* [To do]
Recast the stretch of lines from the one containing "Skolithos | Notes: normal -> bold" through the one containing "- row: Teichichnus | T. rectus | Burrows." as a JSON list of strings, one string per line, with blank lines left out and the pictures removed.

* [Task material]
════════════════

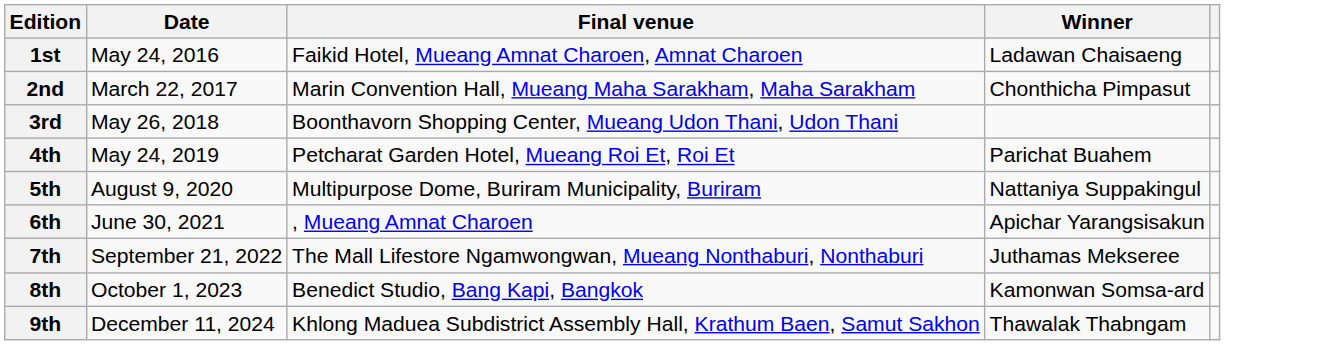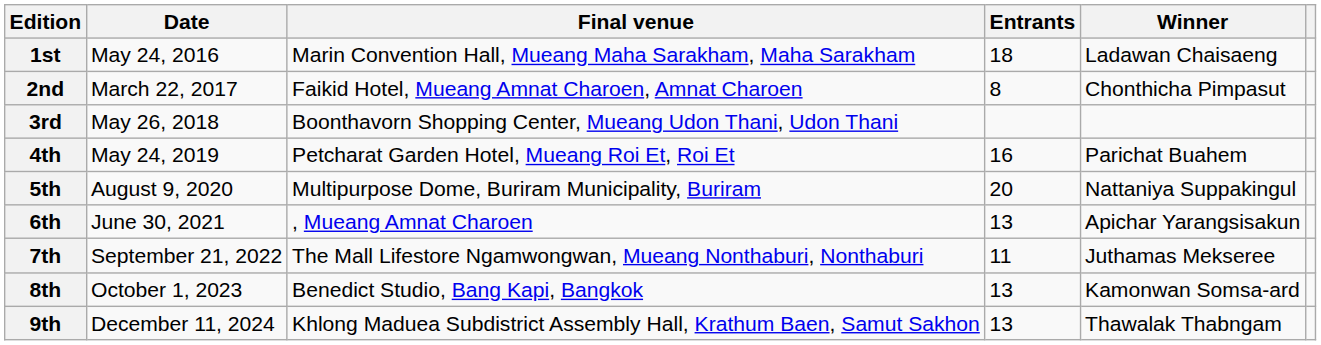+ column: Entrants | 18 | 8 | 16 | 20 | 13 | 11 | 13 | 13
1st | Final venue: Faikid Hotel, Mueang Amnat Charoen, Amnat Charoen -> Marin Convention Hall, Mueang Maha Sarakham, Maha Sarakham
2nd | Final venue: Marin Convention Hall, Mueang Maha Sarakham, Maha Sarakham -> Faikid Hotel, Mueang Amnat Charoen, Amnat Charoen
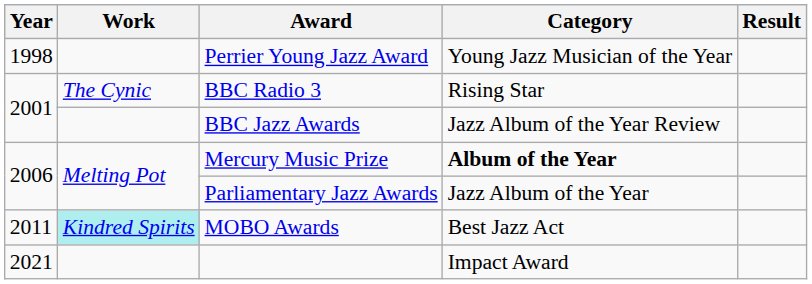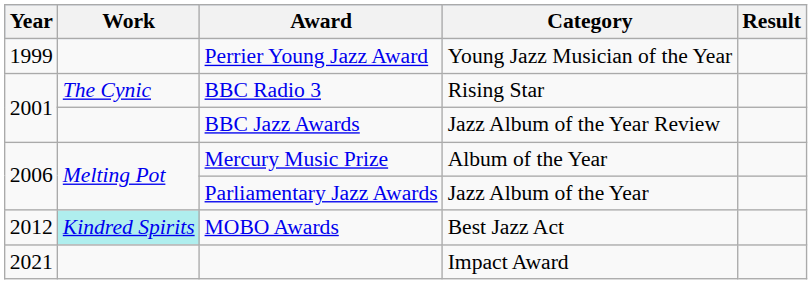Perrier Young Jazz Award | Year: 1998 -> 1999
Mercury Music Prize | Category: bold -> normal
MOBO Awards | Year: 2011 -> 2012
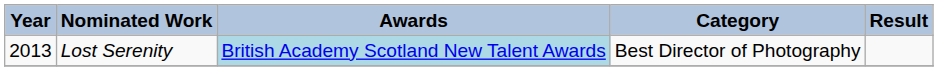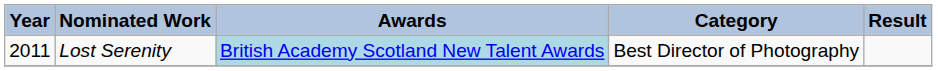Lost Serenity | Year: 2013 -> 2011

════════════════

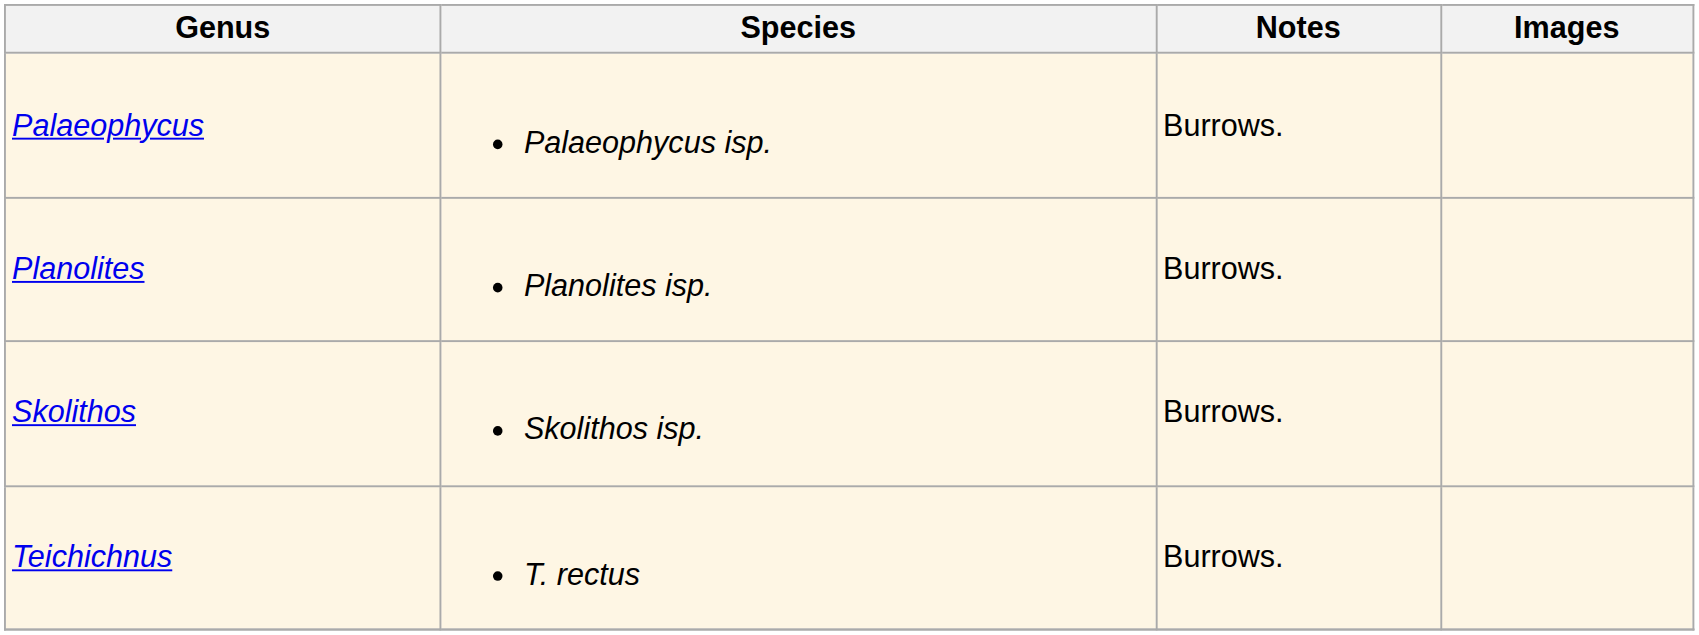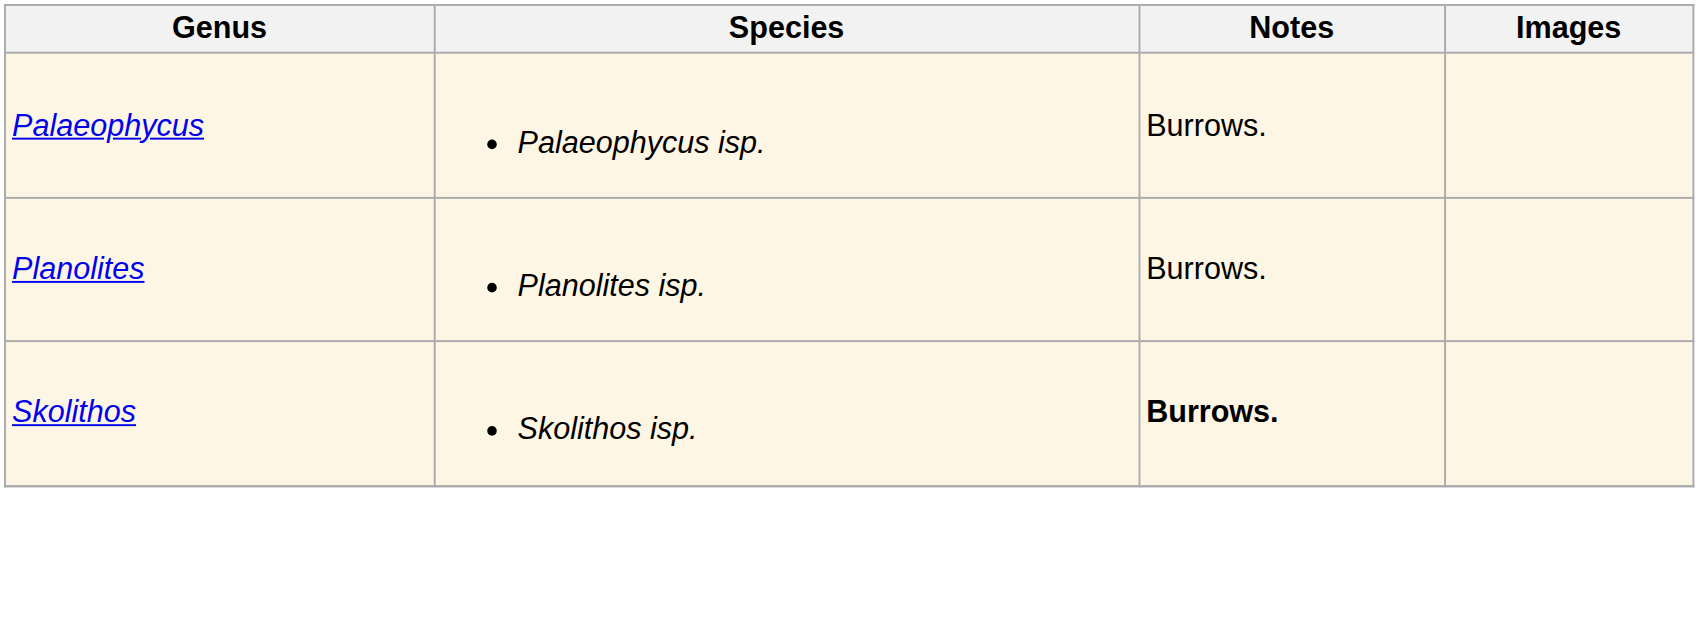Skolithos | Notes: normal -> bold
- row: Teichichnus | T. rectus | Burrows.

════════════════

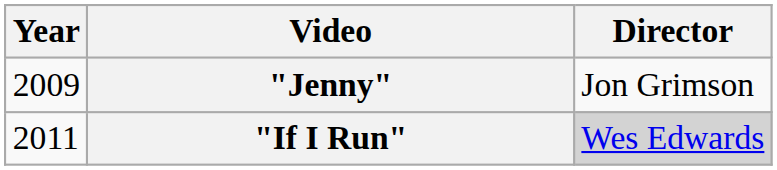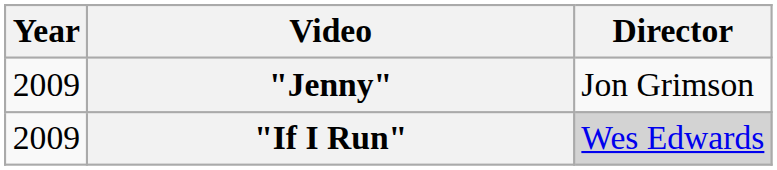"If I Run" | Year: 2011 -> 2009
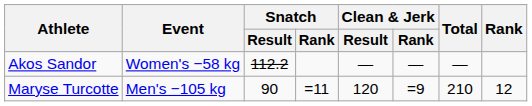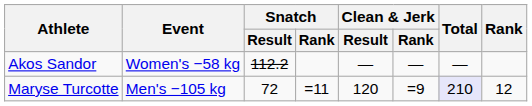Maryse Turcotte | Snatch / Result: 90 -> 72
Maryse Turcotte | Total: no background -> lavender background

════════════════

* [Written reply]
[
  "Skolithos | Notes: normal -> bold",
  "- row: Teichichnus | T. rectus | Burrows."
]